Banks, Paulson talk to curb foreclosure increase
U.S. Treasury Secretary Henry Paulson is discussing an agreement with banks to curtail a rise in foreclosures by fixing interest rates on loans to subprime borrowers, according to people familiar with a meeting he led yesterday, Bloomberg reported.
Paulson presided over a gathering at the Treasury Department in Washington with federal regulators, bankers and lobbyists. Citigroup Inc., Wells Fargo & Co. and Washington Mutual Inc. executives attended, said a person present, who spoke on condition of anonymity.
As the housing recession continues, the Bush administration cut its forecast for economic growth in 2008 yesterday to 2.7 percent, down from June projection of 3.1 percent. The Commerce Department reported yesterday that the median price of a new house declined 13 percent in October from a year earlier. Fewer homes were sold than economists anticipated.

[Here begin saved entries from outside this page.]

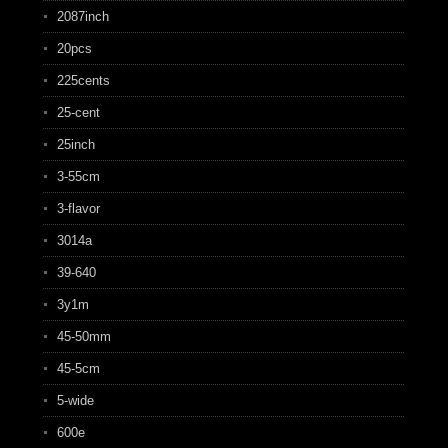
2087inch
20pcs
225cents
25-cent
25inch
3-55cm
3-flavor
3014a
39-640
3y1m
45-50mm
45-5cm
5-wide
600e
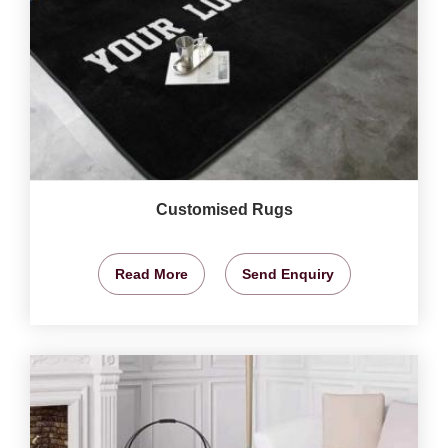
Customised Rugs
Read More
Send Enquiry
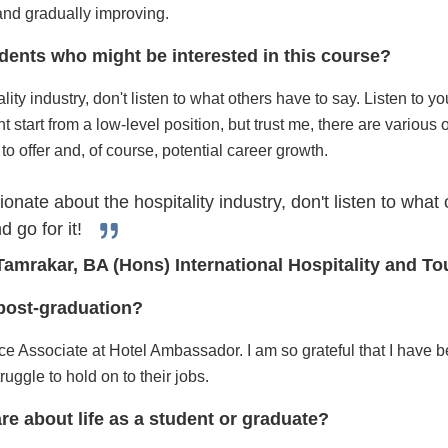
and gradually improving.
dents who might be interested in this course?
ity industry, don't listen to what others have to say. Listen to yo
 start from a low-level position, but trust me, there are various o
to offer and, of course, potential career growth.
ionate about the hospitality industry, don't listen to what
d go for it!
Tamrakar, BA (Hons) International Hospitality and 
e post-graduation?
ice Associate at Hotel Ambassador. I am so grateful that I have b
ggle to hold on to their jobs.
re about life as a student or graduate?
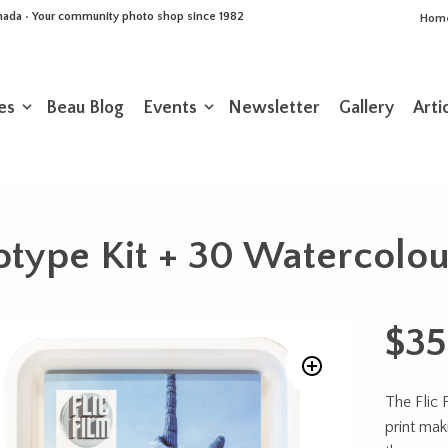
Canada • Your community photo shop since 1982
Hom
es
Beau Blog
Events
Newsletter
Gallery
Arti
otype Kit + 30 Watercolo
$
35
The Flic 
print mak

Stocks climbed today on speculation Paulson’s efforts may help slow credit losses. They also gained after Federal Reserve Chairman Ben S. Bernanke said “renewed turbulence’ in financial markets may hurt growth, reinforcing investors’ expectations for an interest-rate cut next month. The Standard & Poor’s 500 stock index has risen 1 percent to 1,484.59 as of 9:29 a.m.